__EXERCISES__
A - In one to three sentences, explain why, according to the compounding pharmacy text, Congress created the 503B outsourcing facility category in 2013.
B - Go on with the compounding pharmacy text, starting after its final sentence about flavoring a drug for a finicky pet.

:: DOCUMENT EXTRACT ::

On top of federal law, all compounding pharmacies must follow standards set by the U.S. Pharmacopeia (USP). These include Chapter 795 for non-sterile preparations (like creams and oral liquids), Chapter 797 for sterile preparations (like injectables), and Chapter 800 for handling hazardous drugs. These standards govern everything from staff training and environmental monitoring to how long a compounded drug remains usable.

Safety Considerations

Because compounded drugs skip the FDA approval process, they carry risks that commercially manufactured drugs don’t. There’s a greater chance of contamination, inconsistent potency, or dosing errors. A pre-filled injectable from a manufacturer, for example, delivers a precise dose every time. A compounding pharmacy preparing the same drug might load it into a pen or vial manually, introducing variability.

This isn’t theoretical. High-profile contamination incidents at compounding facilities have caused serious illness and death, which is what prompted Congress to create the 503B outsourcing facility category in 2013. The added oversight for those larger operations was a direct response to those failures.

If you’re choosing a compounding pharmacy, one quality signal is PCAB accreditation, granted by the Pharmacy Compounding Accreditation Board (now part of the Accreditation Commission for Health Care). Pharmacies with this accreditation have been verified to comply with USP standards for both sterile and non-sterile compounding. You can search for accredited pharmacies through the ACHC website. Your state pharmacy board’s website is also a good place to verify that a compounding pharmacy is properly licensed.

Compounding for Animals

Veterinary compounding is a major part of the industry. Animals come in wildly different sizes and species, and the number of FDA-approved animal drugs is far smaller than what’s available for humans. A compounding pharmacy can adjust a medication’s strength for a 4-pound cat versus a 120-pound Great Dane, or flavor a drug so a finicky pet will actually take it.

:::
:: SOURCE INFORMATION ::

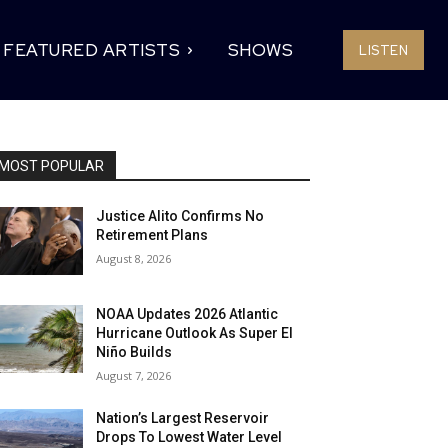
FEATURED ARTISTS
SHOWS
LISTEN
MOST POPULAR
Justice Alito Confirms No
Retirement Plans
August 8, 2026
NOAA Updates 2026 Atlantic
Hurricane Outlook As Super El
Niño Builds
August 7, 2026
Nation’s Largest Reservoir
Drops To Lowest Water Level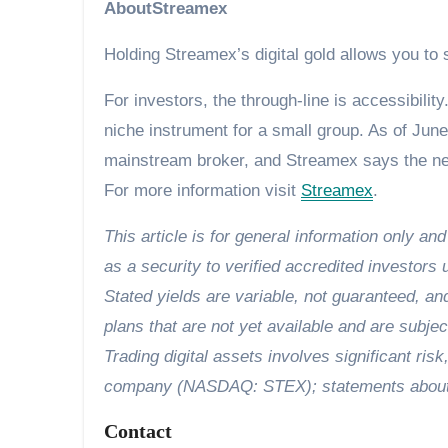
AboutStreamex
Holding Streamex’s digital gold allows you to
For investors, the through-line is accessibili
niche instrument for a small group. As of June 
mainstream broker, and Streamex says the nex
For more information visit
Streamex
.
This article is for general information only an
as a security to verified accredited investors 
Stated yields are variable, not guaranteed, a
plans that are not yet available and are subjec
Trading digital assets involves significant risk
company (NASDAQ: STEX); statements about fu
Contact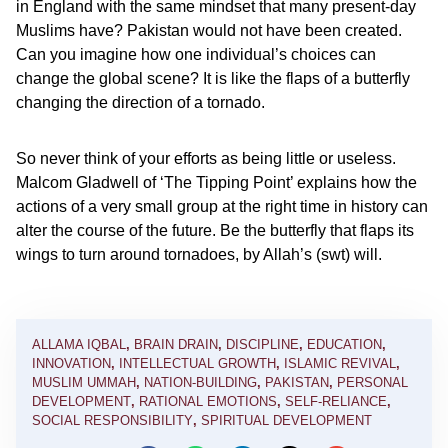
in England with the same mindset that many present-day
Muslims have? Pakistan would not have been created.
Can you imagine how one individual’s choices can
change the global scene? It is like the flaps of a butterfly
changing the direction of a tornado.
So never think of your efforts as being little or useless.
Malcom Gladwell of ‘The Tipping Point’ explains how the
actions of a very small group at the right time in history can
alter the course of the future. Be the butterfly that flaps its
wings to turn around tornadoes, by Allah’s (swt) will.
ALLAMA IQBAL
,
BRAIN DRAIN
,
DISCIPLINE
,
EDUCATION
,
INNOVATION
,
INTELLECTUAL GROWTH
,
ISLAMIC REVIVAL
,
MUSLIM UMMAH
,
NATION-BUILDING
,
PAKISTAN
,
PERSONAL
DEVELOPMENT
,
RATIONAL EMOTIONS
,
SELF-RELIANCE
,
SOCIAL RESPONSIBILITY
,
SPIRITUAL DEVELOPMENT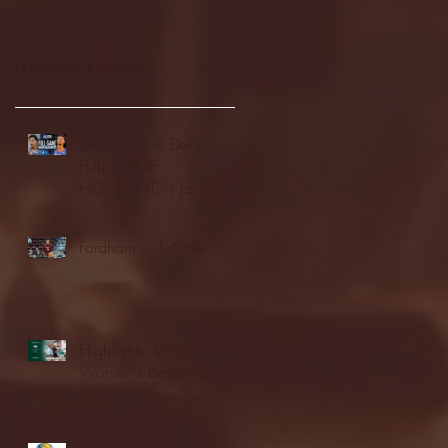
Recent Posts
Seton Hall vs DePaul -
FULL GAME
HIGHLIGHTS | January
24, 2026 | BIG EAST
Fordham vs LaSalle
Highlights: Wagner
Women's Basketball vs.
Chicago State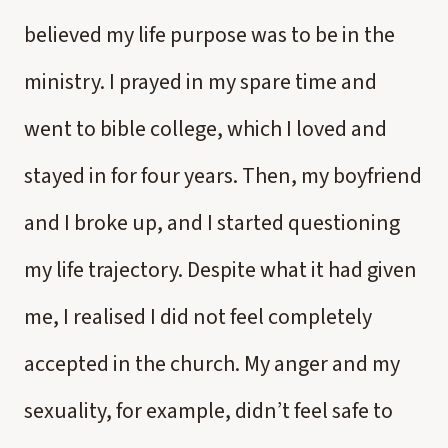
believed my life purpose was to be in the
ministry. I prayed in my spare time and
went to bible college, which I loved and
stayed in for four years. Then, my boyfriend
and I broke up, and I started questioning
my life trajectory. Despite what it had given
me, I realised I did not feel completely
accepted in the church. My anger and my
sexuality, for example, didn’t feel safe to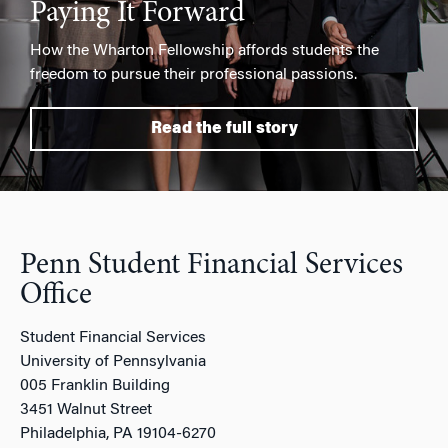
Paying It Forward
How the Wharton Fellowship affords students the
freedom to pursue their professional passions.
Read the full story
Penn Student Financial Services
Office
Student Financial Services
University of Pennsylvania
005 Franklin Building
3451 Walnut Street
Philadelphia, PA 19104-6270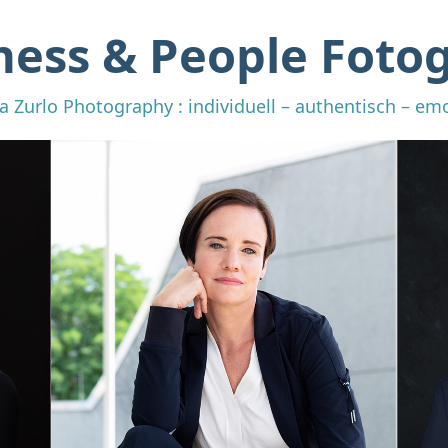
ness & People Fotog
a Zurlo Photography : individuell – authentisch – em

:::

__ANSWERS BY ITEM NUMBER__
A - Congress created the 503B outsourcing facility category after high-profile contamination incidents at compounding facilities caused serious illness and death. The added oversight for those larger operations was a direct response to those failures.

B -
Federal law requires that compounded animal drugs use an FDA-approved finished drug as the source of the active ingredient whenever possible. Compounding from bulk drug substances (raw ingredients) is only appropriate when no approved drug exists and there’s a genuine medical need. The FDA issued guidance in 2022 outlining when it will exercise enforcement discretion for bulk compounding, particularly for nonfood-producing animals and certain emergency situations like antidotes for livestock or sedatives for free-ranging wildlife.

One notable gap: unlike manufacturers of approved animal drugs, compounders aren’t required to report adverse events or product defects to the FDA. That means problems with compounded animal medications are less likely to be tracked or flagged publicly.

Cost and Insurance Coverage

Insurance coverage for compounded medications is inconsistent and often limited. Many insurance plans will cover a compounded drug only if the active ingredients are on the plan’s formulary and the medication meets medical necessity criteria. Common exclusions include compounds containing over-the-counter ingredients, products used for cosmetic purposes, and topical formulations containing drugs not FDA-approved for that route of delivery.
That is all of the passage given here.